* [TO DO]: Copy the items from the line containing "5/6 4: 4 -> 9" down to the line containing "auch underline: none -> present", replacing "underline" with "underscore" and changing nothing else.

* Start RECORDS TO USE *

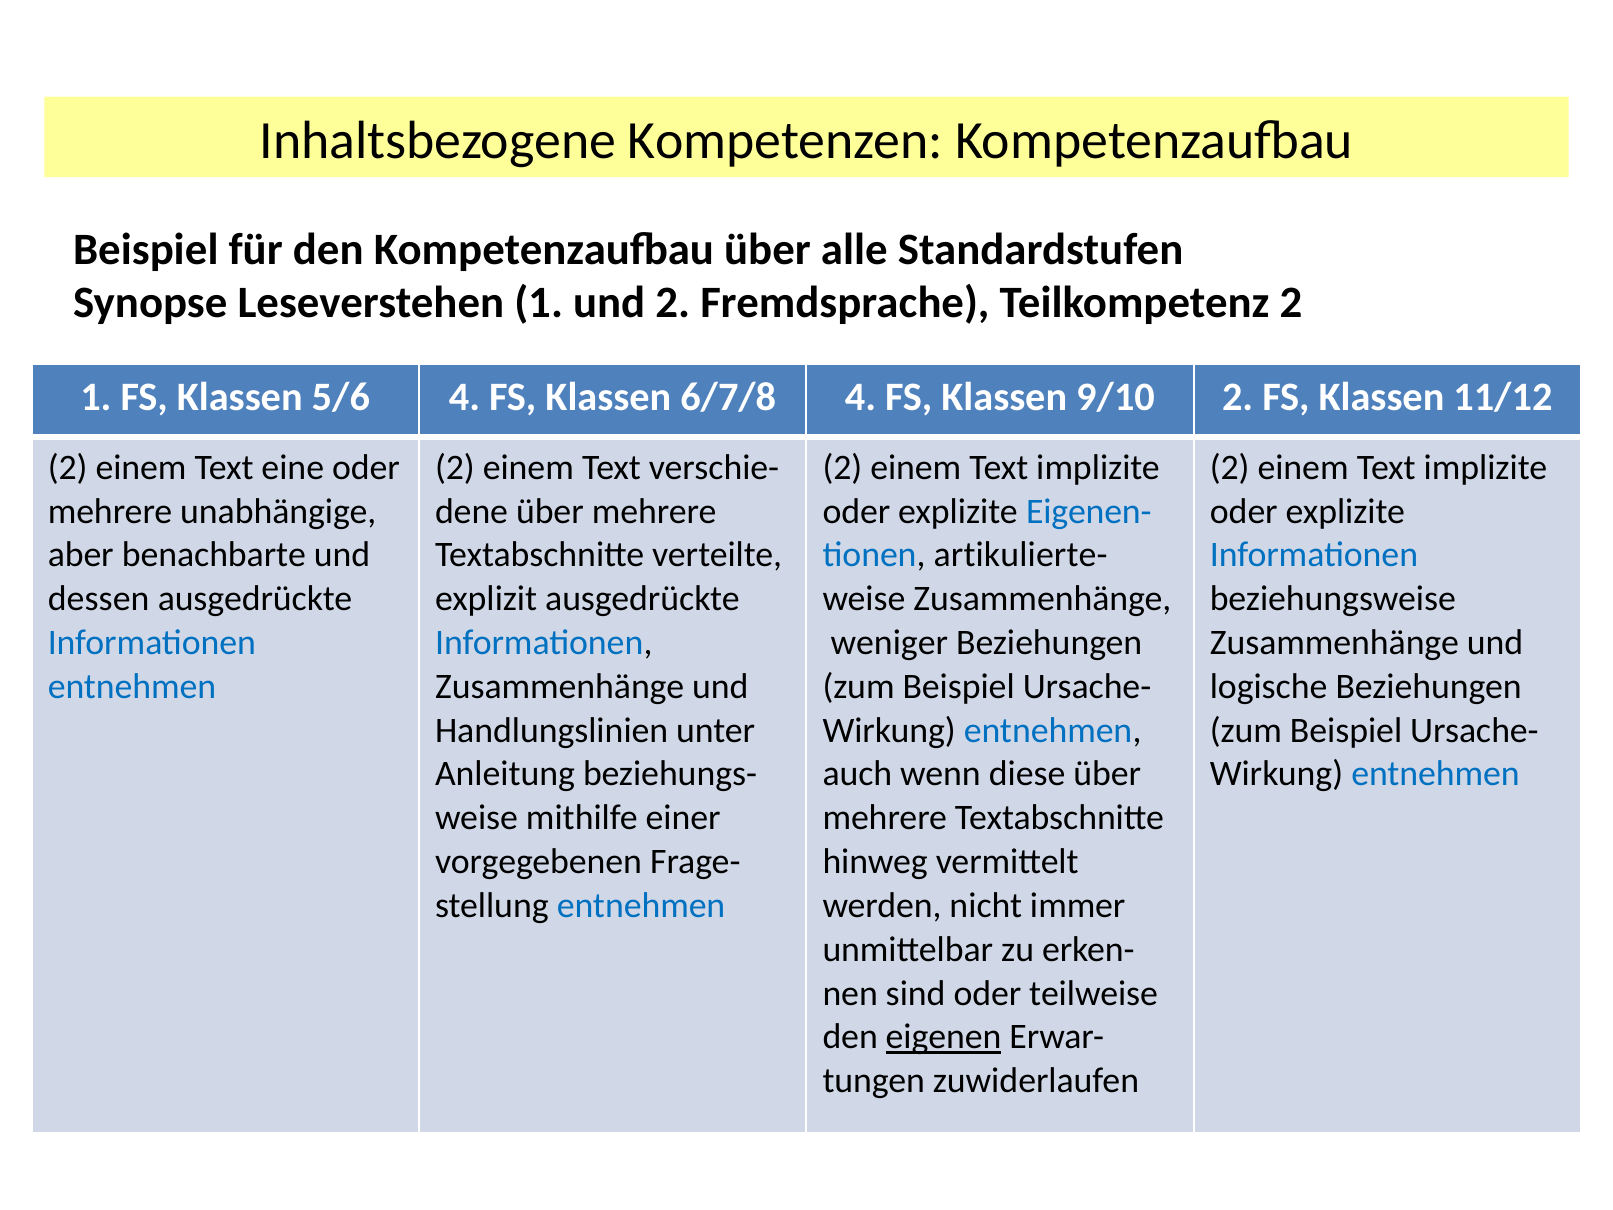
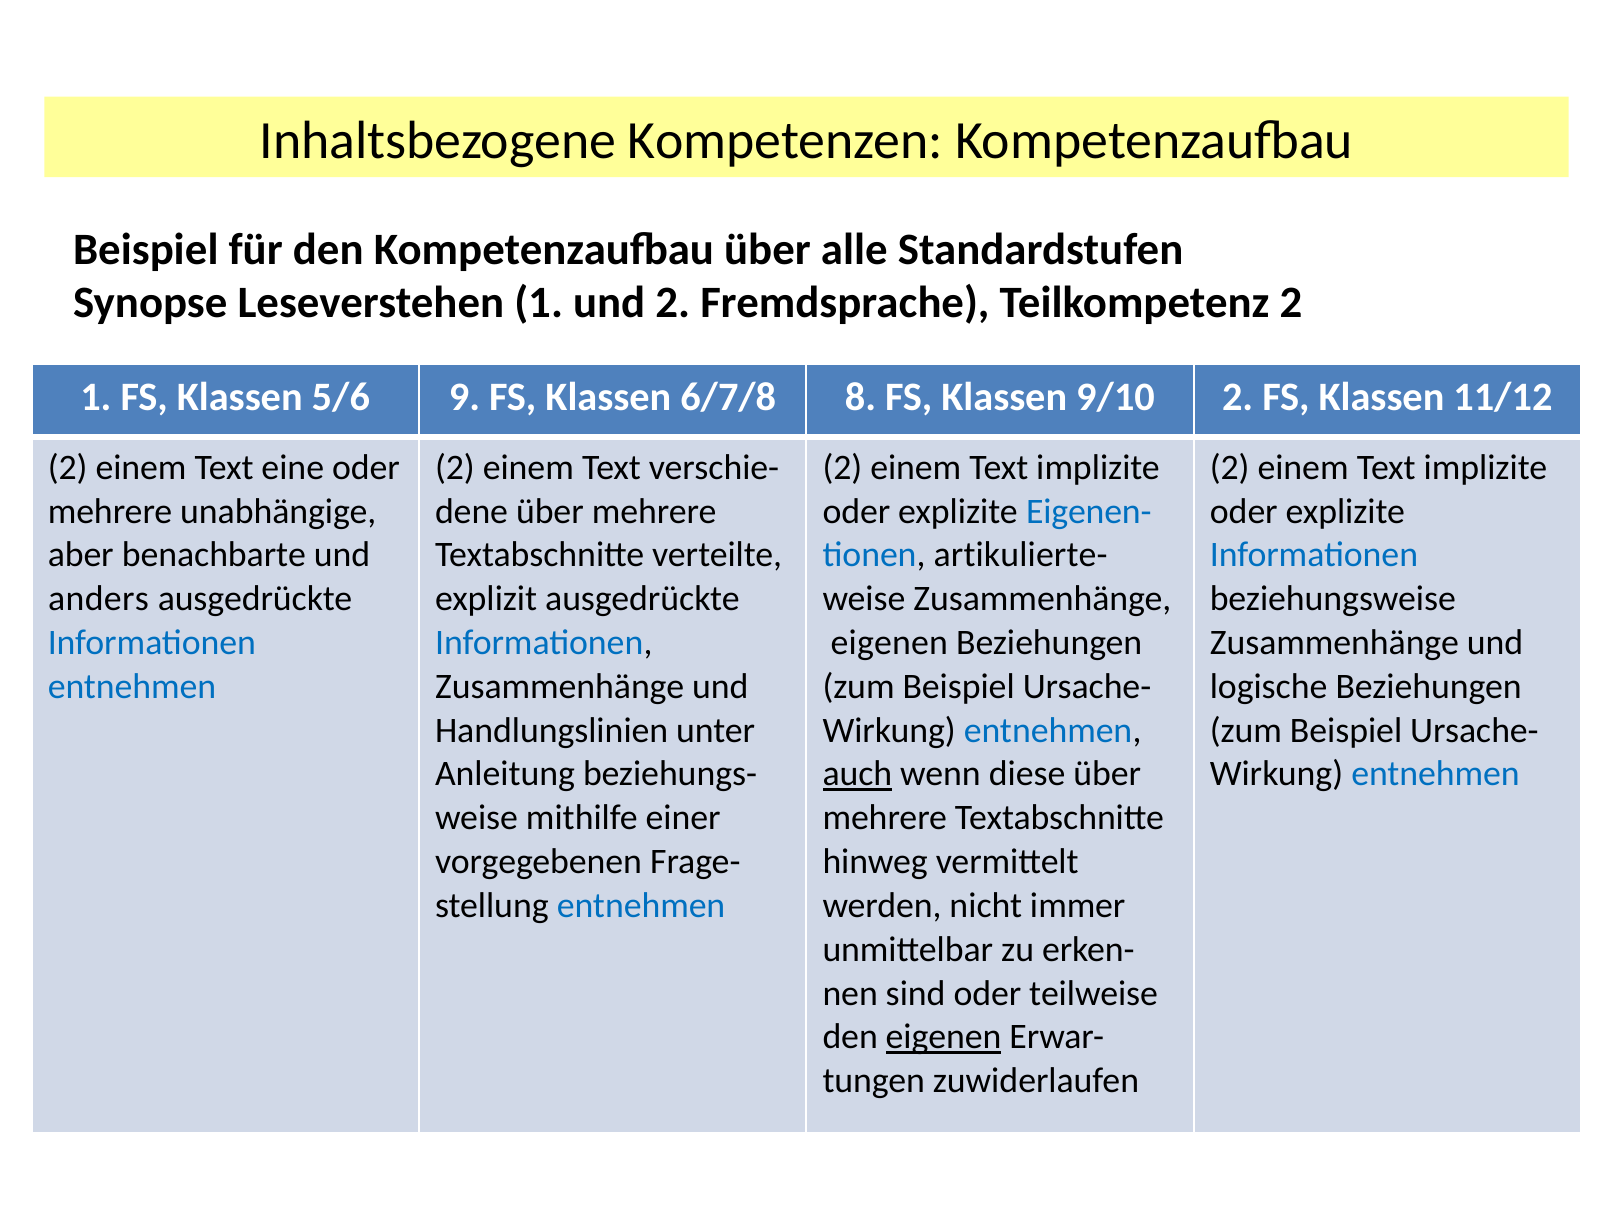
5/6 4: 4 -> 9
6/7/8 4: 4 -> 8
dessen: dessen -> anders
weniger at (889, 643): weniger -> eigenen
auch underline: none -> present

* End RECORDS TO USE *
* Start RECORDS TO USE *

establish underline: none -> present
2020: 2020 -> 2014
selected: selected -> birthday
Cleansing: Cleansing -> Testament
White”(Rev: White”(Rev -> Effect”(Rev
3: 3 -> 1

* End RECORDS TO USE *
* Start RECORDS TO USE *

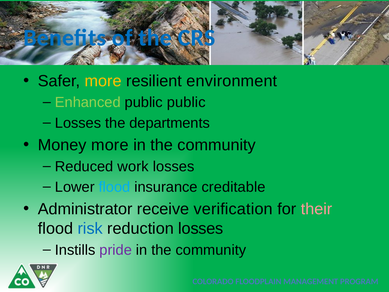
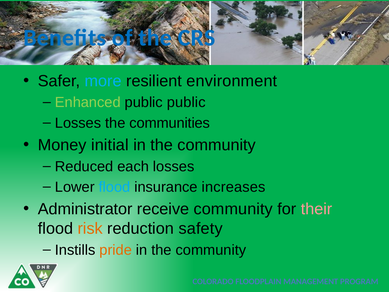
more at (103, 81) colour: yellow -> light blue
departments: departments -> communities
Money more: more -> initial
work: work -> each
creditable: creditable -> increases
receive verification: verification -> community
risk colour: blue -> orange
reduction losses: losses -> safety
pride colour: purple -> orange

* End RECORDS TO USE *

* [PROBLEM SOLUTION]:
5/6 4: 4 -> 9
6/7/8 4: 4 -> 8
dessen: dessen -> anders
weniger at (889, 643): weniger -> eigenen
auch underscore: none -> present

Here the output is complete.